Given information —
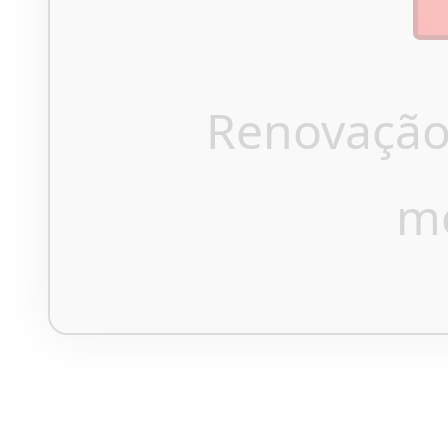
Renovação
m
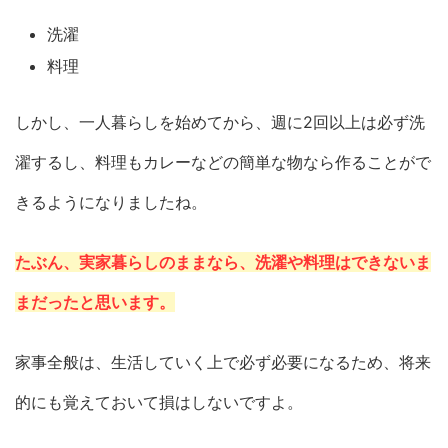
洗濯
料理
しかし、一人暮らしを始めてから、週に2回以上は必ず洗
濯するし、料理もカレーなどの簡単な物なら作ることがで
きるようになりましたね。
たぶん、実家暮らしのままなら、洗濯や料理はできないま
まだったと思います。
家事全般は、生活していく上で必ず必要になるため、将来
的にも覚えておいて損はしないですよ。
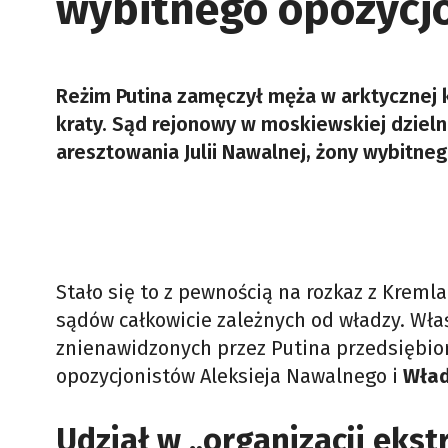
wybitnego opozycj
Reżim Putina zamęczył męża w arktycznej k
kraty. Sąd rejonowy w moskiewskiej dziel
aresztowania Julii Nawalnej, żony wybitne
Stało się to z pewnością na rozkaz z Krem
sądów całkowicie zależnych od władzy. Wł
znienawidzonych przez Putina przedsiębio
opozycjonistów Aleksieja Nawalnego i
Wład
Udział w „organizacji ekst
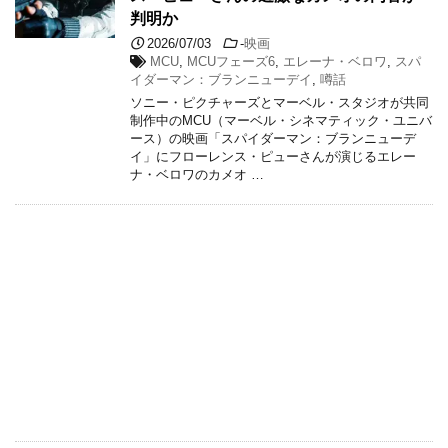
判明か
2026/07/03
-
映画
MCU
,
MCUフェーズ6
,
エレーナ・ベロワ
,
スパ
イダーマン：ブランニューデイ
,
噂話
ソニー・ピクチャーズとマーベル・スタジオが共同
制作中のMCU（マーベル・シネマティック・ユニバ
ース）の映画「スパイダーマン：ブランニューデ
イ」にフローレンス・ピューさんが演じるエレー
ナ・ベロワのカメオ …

Action item — Word for word, output the whole listing, but not its pictures.

Exercise answer —
Renovação
m
洗濯
料理
しかし、一人暮らしを始めてから、週に2回以上は必ず洗
濯するし、料理もカレーなどの簡単な物なら作ることがで
きるようになりましたね。
たぶん、実家暮らしのままなら、洗濯や料理はできないま
まだったと思います。
家事全般は、生活していく上で必ず必要になるため、将来
的にも覚えておいて損はしないですよ。
wybitnego opozycj
Reżim Putina zamęczył męża w arktycznej k
kraty. Sąd rejonowy w moskiewskiej dziel
aresztowania Julii Nawalnej, żony wybitne
Stało się to z pewnością na rozkaz z Krem
sądów całkowicie zależnych od władzy. Wł
znienawidzonych przez Putina przedsiębio
opozycjonistów Aleksieja Nawalnego i
Wład
Udział w „organizacji ekst
判明か
2026/07/03
-
映画
MCU
,
MCUフェーズ6
,
エレーナ・ベロワ
,
スパ
イダーマン：ブランニューデイ
,
噂話
ソニー・ピクチャーズとマーベル・スタジオが共同
制作中のMCU（マーベル・シネマティック・ユニバ
ース）の映画「スパイダーマン：ブランニューデ
イ」にフローレンス・ピューさんが演じるエレー
ナ・ベロワのカメオ …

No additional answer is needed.